Away from the channel. The arrow on a JFET gate always points from P-type material to N-type material; in a P-channel device the gate is N-type and the channel is P-type, so the arrowhead points out of the channel bar toward the gate lead. An inward-pointing arrow means N-channel.

What gate voltage turns a P-channel JFET off?

A positive gate-source voltage. The device conducts fully at VGS = 0 V and is progressively pinched off as the gate is driven positive with respect to the source, cutting off completely at VGS(off), typically between +0.5 V and +9 V depending on the part. This is the exact mirror of the N-channel JFET, which cuts off at a negative VGS.

Why are P-channel JFETs less common than N-channel JFETs?

Hole mobility in silicon is roughly half of electron mobility, so a P-channel JFET of the same geometry has about half the transconductance and twice the channel resistance of an N-channel device. Designers therefore prefer N-channel parts wherever the topology permits, and manufacturers offer far fewer P-channel types — mainly for complementary pairs and positive-rail-referenced circuits.

Is a P-channel JFET the same as a P-channel MOSFET?
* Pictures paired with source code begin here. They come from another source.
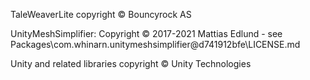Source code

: TaleWeaverLite copyright © Bouncyrock AS

UnityMeshSimplifier: Copyright © 2017-2021 Mattias Edlund - see Packages\com.whinarn.unitymeshsimplifier@d741912bfe\LICENSE.md

Unity and related libraries copyright © Unity Technologies
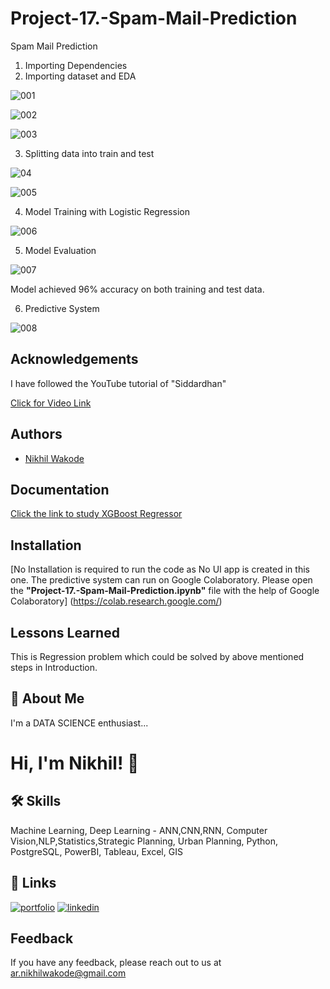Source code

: # Project-17.-Spam-Mail-Prediction
Spam Mail Prediction


1. Importing Dependencies
2. Importing dataset and EDA

![001](https://user-images.githubusercontent.com/114944969/229427048-4900045c-871e-4e68-bf12-61d06af1fb7b.jpg)

![002](https://user-images.githubusercontent.com/114944969/229427077-f71dfefe-abd5-4b93-a045-dd5dc31d02e2.jpg)

![003](https://user-images.githubusercontent.com/114944969/229427096-ee4d9cac-094d-4186-bcec-6a6bba166f6c.jpg)

3. Splitting data into train and test

![04](https://user-images.githubusercontent.com/114944969/229427150-05fdda04-73ff-4fc8-a872-624a69751557.jpg)

![005](https://user-images.githubusercontent.com/114944969/229427256-03e7055c-b7be-4da8-bec1-1c6210e8ce77.jpg)

4. Model Training with Logistic Regression

![006](https://user-images.githubusercontent.com/114944969/229427342-69af3244-7f7e-4cff-bb76-f1fac78bb9aa.jpg)


5. Model Evaluation 

![007](https://user-images.githubusercontent.com/114944969/229427394-2c76e916-3505-46d9-968c-ef6f09301cbd.jpg)

Model achieved 96% accuracy on both training and test data.

6. Predictive System

![008](https://user-images.githubusercontent.com/114944969/229427505-ed7e680f-1d48-4a3f-944a-9b836f0f79b5.jpg)

## Acknowledgements

I have followed the YouTube tutorial of "Siddardhan"

[Click for Video Link](https://www.youtube.com/watch?v=rxkGItX5gGE&list=PLfFghEzKVmjvuSA67LszN1dZ-Dd_pkus6&index=17)

## Authors

- [Nikhil Wakode](https://github.com/Nikhil2893)

## Documentation

[Click the link to study XGBoost Regressor](https://www.geeksforgeeks.org/xgboost-for-regression/)


## Installation

[No Installation is required to run the code as No UI app is created in this one. The predictive system can run on Google Colaboratory.
Please open the **"Project-17.-Spam-Mail-Prediction.ipynb"** file with the help of Google Colaboratory]
(https://colab.research.google.com/)
    
## Lessons Learned

This is Regression problem which could be solved by above mentioned steps in Introduction.

## 🚀 About Me
I'm a DATA SCIENCE enthusiast...

# Hi, I'm Nikhil! 👋

## 🛠 Skills
Machine Learning, Deep Learning - ANN,CNN,RNN, Computer Vision,NLP,Statistics,Strategic Planning, Urban Planning, Python, PostgreSQL, PowerBI, Tableau, Excel, GIS

## 🔗 Links
[![portfolio](https://img.shields.io/badge/my_portfolio-000?style=for-the-badge&logo=ko-fi&logoColor=white)](https://katherineoelsner.com/)
[![linkedin](https://img.shields.io/badge/linkedin-0A66C2?style=for-the-badge&logo=linkedin&logoColor=white)](https://www.linkedin.com/in/nikhil-wakode
)

## Feedback

If you have any feedback, please reach out to us at 
ar.nikhilwakode@gmail.com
No. The JFET's gate is a reverse-biased PN junction touching the channel, making it a depletion-mode (normally-ON) device with a gate that must never be significantly forward-biased. A typical P-channel MOSFET is an enhancement-mode (normally-OFF) device with an insulated gate that can swing either polarity. Their symbols differ too: the JFET arrow is on the gate lead, the MOSFET arrow is on the body/substrate connection.

Can I substitute a P-channel JFET for an N-channel one?

Only by redesigning the circuit: supply polarity, drain-source orientation, and gate bias direction all reverse, and the P-channel part will typically have lower transconductance and different IDSS/VGS(off) ranges. Complementary designs deliberately use matched N-channel and P-channel pairs (e.g. 2N5457 with 2N5460) so each device sees its correct polarity.